In December, the world saw images of Prime Minister Justin Trudeau welcoming the first planeload of incoming refugees from Syria in the Toronto airport, telling them, “You are home. Welcome home.” But as many as 10,000 of the more than 26,000 Syrians who have arrived in Canada so far are being privately sponsored by groups of regular Canadians — a dog-walking group, a book club, a choir, officemates, block associations. Young families offer up basement apartments and retirees donate housewares from the attic. Resettling refugees has become a national project.

“I have absolutely never seen anything like this in my entire career in the public service,” says Sarita Bhatla, Canada’s director of refugees.

In the United States — which has the largest refugee resettlement program in the world but does not permit private sponsorship — lawmakers and refugee advocates are watching Canada. The U.S. is taking in about 10,000 Syrian refugees this fiscal year, but some say private citizens could do much more. A coalition of organizations led by the libertarian Niskanen Center has been lobbying the White House for executive action to authorize a scaled-back version of private sponsorship. The center proposes that private donors create a fund to cover costs of bringing refugees in excess of the government quotas. There’s a precedent. In 1986, President Ronald Reagan began a program that allowed private organizations to resettle 16,000 Soviet Jews and Cubans — but it was not renewed.
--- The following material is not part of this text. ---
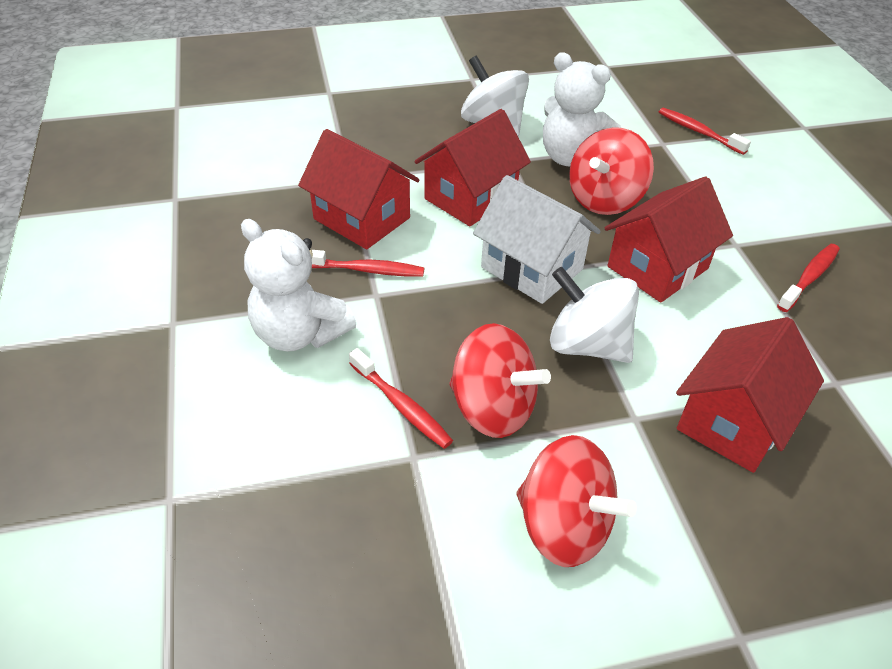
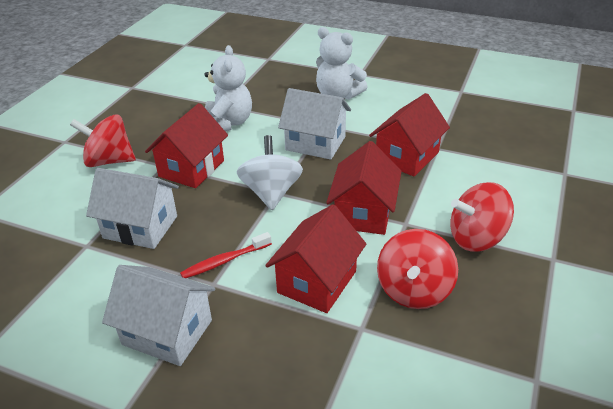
red toothbrush: [312,250,424,277] [349,348,453,449] [659,108,751,155] [777,244,840,312] = 4 -> [180,232,272,278] = 1
white house: [473,175,601,304] = 1 -> [86,168,179,249] [102,265,215,366] [278,88,351,160] = 3
white spinning top: [461,56,529,136] [550,267,639,363] = 2 -> [237,135,303,210] = 1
Meanwhile, in the borderless era of Facebook fundraising, U.S. citizens interested in sponsoring Syrian refugees have been donating money to Canadian groups. Tens of thousands of Americans have also offered help to U.S. resettlement agencies, the organizations the federal government contracts to help refugees begin new lives. Watching Canada, refugee advocates wonder: What if there was a mechanism to translate these offers of help into direct action? Could the ability of regular people to take action inject goodwill throughout the society?